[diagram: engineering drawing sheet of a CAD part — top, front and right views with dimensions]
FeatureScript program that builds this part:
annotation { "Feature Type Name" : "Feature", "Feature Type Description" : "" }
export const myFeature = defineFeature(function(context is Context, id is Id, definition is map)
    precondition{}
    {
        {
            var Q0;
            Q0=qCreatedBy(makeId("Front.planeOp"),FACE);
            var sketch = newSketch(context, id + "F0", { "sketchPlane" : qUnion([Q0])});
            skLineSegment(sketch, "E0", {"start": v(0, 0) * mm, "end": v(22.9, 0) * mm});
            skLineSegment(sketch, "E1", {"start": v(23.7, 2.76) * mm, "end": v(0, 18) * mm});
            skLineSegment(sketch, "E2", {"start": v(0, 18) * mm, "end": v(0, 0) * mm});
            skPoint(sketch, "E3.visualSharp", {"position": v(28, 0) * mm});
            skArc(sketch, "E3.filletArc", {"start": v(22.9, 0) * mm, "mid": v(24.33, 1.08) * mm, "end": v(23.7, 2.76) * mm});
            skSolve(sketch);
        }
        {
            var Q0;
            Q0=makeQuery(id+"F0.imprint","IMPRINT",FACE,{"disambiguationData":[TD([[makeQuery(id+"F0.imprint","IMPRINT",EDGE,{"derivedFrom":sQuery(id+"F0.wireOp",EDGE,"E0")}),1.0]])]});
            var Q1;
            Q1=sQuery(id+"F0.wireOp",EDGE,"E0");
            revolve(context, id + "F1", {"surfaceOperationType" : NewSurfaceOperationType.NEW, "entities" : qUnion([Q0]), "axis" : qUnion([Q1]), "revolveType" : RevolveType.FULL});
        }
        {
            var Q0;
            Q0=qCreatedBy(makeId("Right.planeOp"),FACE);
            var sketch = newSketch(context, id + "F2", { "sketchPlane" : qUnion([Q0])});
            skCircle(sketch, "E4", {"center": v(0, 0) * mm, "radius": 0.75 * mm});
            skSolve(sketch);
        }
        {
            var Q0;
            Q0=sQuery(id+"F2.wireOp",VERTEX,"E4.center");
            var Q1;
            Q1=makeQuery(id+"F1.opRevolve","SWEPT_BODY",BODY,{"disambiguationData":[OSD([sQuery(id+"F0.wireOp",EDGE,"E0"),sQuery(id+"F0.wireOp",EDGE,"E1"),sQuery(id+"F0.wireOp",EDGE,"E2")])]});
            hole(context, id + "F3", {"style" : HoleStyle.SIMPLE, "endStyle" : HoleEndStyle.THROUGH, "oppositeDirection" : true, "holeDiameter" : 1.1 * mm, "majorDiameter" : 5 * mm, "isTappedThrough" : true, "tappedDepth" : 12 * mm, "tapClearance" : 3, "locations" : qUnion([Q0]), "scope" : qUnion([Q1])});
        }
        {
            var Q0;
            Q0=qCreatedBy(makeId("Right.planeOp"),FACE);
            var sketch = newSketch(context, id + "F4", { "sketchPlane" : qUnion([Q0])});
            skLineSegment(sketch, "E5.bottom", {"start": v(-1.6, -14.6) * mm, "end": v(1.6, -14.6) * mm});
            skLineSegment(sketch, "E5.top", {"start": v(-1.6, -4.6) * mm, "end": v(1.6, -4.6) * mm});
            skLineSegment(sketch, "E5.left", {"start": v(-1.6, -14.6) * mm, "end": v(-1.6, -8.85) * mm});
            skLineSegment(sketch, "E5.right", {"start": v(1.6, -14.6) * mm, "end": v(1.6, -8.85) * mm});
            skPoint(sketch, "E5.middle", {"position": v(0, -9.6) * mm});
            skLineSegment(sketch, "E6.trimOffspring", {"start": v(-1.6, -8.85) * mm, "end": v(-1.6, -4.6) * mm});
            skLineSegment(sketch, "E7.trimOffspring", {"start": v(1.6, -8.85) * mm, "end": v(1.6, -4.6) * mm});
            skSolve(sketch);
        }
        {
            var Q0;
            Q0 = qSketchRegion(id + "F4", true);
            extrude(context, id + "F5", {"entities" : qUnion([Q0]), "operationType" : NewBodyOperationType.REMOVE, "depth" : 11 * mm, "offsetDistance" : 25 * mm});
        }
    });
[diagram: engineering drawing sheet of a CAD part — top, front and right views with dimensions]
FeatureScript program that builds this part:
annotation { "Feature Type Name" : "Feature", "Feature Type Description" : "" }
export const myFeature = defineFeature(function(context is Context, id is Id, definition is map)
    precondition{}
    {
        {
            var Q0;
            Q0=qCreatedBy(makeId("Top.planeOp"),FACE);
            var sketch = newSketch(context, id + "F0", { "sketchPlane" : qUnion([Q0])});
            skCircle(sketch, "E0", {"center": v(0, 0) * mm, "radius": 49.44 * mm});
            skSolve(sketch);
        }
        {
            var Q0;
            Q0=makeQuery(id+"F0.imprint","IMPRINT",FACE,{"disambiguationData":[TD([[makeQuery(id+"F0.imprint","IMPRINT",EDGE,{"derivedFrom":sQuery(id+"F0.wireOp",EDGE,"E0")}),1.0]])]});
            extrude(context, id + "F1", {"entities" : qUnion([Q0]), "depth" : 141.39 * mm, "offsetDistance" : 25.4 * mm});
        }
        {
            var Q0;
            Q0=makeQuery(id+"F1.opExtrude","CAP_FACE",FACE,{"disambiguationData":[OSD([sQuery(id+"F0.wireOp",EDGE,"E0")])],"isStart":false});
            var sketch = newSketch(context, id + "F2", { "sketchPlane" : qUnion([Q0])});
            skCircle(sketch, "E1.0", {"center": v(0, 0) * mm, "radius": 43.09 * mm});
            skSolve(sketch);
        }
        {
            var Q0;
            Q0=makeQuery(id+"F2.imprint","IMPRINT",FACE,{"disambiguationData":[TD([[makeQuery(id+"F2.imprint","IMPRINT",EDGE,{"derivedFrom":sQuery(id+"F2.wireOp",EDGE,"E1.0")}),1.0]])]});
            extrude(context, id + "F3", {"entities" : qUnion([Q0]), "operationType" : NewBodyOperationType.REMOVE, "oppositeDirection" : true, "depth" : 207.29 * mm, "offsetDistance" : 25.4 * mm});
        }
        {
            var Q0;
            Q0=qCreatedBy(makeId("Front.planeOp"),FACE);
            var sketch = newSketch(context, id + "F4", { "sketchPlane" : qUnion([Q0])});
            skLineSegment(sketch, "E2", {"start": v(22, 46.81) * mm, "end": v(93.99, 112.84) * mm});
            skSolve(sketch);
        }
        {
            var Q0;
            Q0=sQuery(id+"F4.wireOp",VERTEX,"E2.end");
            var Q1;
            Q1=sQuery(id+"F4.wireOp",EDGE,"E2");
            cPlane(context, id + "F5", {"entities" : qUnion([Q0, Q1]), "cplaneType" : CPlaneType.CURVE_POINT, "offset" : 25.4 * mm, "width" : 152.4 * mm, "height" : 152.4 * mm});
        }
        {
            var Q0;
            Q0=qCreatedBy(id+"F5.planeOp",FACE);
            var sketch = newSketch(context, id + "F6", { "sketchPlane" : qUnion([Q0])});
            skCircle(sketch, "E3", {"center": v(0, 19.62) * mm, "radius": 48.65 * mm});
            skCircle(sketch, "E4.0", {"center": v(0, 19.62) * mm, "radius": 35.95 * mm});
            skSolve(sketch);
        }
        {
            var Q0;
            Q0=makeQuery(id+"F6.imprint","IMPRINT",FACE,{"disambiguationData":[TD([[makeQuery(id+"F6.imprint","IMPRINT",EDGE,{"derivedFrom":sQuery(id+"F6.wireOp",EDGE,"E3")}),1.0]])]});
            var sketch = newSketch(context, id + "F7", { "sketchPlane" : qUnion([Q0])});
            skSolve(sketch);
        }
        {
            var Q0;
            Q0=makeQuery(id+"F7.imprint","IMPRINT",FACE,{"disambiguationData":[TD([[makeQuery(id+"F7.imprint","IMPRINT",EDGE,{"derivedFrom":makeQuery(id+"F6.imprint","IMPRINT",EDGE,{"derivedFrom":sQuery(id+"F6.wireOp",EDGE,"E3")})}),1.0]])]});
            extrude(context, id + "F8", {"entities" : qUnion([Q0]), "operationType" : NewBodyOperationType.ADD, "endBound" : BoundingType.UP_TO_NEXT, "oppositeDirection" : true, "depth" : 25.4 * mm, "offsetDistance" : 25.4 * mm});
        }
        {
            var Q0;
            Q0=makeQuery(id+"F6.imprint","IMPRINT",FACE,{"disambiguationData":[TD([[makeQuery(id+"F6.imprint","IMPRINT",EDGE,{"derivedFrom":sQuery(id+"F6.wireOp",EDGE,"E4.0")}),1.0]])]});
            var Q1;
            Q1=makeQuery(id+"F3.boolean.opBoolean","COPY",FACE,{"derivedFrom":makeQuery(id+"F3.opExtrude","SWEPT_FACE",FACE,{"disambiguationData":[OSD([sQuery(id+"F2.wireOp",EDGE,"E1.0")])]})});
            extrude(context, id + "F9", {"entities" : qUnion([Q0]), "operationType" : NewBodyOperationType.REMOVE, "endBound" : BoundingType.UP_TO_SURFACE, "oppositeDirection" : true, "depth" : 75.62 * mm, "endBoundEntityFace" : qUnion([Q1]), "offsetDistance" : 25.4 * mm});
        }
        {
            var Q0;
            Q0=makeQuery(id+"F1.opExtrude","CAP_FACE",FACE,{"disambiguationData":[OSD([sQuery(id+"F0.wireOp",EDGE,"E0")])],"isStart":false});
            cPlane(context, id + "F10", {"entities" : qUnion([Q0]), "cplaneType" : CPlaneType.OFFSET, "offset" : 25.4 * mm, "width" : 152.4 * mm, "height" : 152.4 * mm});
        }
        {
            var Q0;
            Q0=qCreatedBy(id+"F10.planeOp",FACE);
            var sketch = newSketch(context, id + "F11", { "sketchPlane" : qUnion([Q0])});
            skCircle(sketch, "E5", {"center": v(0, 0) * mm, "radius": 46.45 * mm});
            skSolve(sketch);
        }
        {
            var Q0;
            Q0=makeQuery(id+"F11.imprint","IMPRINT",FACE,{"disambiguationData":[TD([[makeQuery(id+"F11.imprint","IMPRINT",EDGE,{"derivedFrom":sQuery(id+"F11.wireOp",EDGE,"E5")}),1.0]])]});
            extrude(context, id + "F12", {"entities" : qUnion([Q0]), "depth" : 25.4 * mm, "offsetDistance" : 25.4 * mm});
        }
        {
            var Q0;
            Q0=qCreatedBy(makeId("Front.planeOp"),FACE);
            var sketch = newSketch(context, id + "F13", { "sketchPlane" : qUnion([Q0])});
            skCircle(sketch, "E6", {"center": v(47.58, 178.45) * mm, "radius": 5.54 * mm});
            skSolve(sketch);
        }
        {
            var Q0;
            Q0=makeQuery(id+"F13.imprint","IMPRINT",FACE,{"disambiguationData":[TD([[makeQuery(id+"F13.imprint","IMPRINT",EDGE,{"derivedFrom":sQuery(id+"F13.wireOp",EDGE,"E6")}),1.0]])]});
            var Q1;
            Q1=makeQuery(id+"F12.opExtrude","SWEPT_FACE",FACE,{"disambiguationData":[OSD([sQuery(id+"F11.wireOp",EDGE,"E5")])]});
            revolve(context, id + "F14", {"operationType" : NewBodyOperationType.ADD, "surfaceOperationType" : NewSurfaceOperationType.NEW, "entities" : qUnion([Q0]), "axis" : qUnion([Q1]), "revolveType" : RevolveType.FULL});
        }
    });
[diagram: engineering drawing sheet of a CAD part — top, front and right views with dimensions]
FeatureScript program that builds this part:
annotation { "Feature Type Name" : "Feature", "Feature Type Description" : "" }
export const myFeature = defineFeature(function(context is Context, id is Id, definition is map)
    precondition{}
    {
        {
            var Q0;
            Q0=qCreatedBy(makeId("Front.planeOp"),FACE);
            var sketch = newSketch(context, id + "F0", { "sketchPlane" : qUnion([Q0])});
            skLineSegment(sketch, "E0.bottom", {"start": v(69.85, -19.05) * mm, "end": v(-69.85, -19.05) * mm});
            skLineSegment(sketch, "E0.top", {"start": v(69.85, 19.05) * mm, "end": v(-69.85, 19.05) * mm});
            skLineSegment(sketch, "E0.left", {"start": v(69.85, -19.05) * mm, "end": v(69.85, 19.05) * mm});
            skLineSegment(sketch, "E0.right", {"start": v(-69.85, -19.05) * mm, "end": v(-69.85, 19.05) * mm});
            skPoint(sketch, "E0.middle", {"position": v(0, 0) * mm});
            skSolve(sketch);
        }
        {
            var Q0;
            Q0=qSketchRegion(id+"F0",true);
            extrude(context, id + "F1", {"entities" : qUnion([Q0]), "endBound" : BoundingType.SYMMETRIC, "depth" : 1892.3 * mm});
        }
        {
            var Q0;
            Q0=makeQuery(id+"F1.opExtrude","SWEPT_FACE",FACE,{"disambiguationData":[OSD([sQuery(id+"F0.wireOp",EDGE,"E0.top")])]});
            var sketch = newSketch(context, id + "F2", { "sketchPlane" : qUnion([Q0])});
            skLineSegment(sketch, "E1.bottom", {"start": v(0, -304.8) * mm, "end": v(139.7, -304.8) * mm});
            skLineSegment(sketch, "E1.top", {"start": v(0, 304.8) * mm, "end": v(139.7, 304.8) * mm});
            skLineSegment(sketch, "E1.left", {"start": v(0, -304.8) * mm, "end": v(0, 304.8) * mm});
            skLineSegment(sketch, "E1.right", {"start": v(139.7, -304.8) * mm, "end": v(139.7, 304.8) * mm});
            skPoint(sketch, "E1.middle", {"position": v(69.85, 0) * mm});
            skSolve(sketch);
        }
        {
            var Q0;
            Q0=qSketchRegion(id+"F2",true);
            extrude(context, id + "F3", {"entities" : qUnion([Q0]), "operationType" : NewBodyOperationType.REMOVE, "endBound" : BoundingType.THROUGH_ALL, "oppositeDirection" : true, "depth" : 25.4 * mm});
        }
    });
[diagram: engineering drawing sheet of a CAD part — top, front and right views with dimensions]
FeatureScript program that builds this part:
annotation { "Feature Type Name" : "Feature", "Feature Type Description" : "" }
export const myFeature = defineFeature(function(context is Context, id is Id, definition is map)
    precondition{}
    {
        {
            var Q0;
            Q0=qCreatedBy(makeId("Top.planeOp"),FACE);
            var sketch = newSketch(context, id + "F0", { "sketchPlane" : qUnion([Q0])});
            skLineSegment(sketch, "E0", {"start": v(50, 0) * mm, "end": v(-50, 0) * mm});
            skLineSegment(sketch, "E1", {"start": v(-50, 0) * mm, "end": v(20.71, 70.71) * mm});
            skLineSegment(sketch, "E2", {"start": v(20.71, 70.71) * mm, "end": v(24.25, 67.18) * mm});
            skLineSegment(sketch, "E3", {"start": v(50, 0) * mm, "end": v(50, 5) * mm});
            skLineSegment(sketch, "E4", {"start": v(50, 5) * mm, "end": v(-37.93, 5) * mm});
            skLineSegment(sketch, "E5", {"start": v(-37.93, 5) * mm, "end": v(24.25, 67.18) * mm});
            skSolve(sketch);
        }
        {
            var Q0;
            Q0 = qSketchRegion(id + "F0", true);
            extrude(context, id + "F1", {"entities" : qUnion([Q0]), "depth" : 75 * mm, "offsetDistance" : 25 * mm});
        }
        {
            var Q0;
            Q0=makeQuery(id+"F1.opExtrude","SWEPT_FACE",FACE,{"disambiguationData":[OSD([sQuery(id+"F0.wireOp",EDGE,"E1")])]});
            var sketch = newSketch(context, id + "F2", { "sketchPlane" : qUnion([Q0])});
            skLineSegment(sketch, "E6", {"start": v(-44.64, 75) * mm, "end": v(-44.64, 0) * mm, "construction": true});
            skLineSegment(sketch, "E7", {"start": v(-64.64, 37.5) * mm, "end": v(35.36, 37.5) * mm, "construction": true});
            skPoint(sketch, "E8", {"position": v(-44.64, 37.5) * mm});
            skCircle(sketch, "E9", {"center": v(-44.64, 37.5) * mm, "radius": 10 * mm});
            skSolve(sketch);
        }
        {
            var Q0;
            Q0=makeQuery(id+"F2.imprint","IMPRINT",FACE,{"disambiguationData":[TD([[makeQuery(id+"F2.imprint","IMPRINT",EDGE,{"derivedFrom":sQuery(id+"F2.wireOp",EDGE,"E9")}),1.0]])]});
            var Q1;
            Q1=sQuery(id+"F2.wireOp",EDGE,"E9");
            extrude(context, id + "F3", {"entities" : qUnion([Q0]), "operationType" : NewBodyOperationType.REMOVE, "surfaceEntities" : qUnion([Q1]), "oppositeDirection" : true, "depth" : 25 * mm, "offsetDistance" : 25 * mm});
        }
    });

※

What you have to do:
Gather every line of the listing above that contains the string "NewBodyOperationType".

Completed task:
            extrude(context, id + "F5", {"entities" : qUnion([Q0]), "operationType" : NewBodyOperationType.REMOVE, "depth" : 11 * mm, "offsetDistance" : 25 * mm});
            extrude(context, id + "F3", {"entities" : qUnion([Q0]), "operationType" : NewBodyOperationType.REMOVE, "oppositeDirection" : true, "depth" : 207.29 * mm, "offsetDistance" : 25.4 * mm});
            extrude(context, id + "F8", {"entities" : qUnion([Q0]), "operationType" : NewBodyOperationType.ADD, "endBound" : BoundingType.UP_TO_NEXT, "oppositeDirection" : true, "depth" : 25.4 * mm, "offsetDistance" : 25.4 * mm});
            extrude(context, id + "F9", {"entities" : qUnion([Q0]), "operationType" : NewBodyOperationType.REMOVE, "endBound" : BoundingType.UP_TO_SURFACE, "oppositeDirection" : true, "depth" : 75.62 * mm, "endBoundEntityFace" : qUnion([Q1]), "offsetDistance" : 25.4 * mm});
            revolve(context, id + "F14", {"operationType" : NewBodyOperationType.ADD, "surfaceOperationType" : NewSurfaceOperationType.NEW, "entities" : qUnion([Q0]), "axis" : qUnion([Q1]), "revolveType" : RevolveType.FULL});
            extrude(context, id + "F3", {"entities" : qUnion([Q0]), "operationType" : NewBodyOperationType.REMOVE, "endBound" : BoundingType.THROUGH_ALL, "oppositeDirection" : true, "depth" : 25.4 * mm});
            extrude(context, id + "F3", {"entities" : qUnion([Q0]), "operationType" : NewBodyOperationType.REMOVE, "surfaceEntities" : qUnion([Q1]), "oppositeDirection" : true, "depth" : 25 * mm, "offsetDistance" : 25 * mm});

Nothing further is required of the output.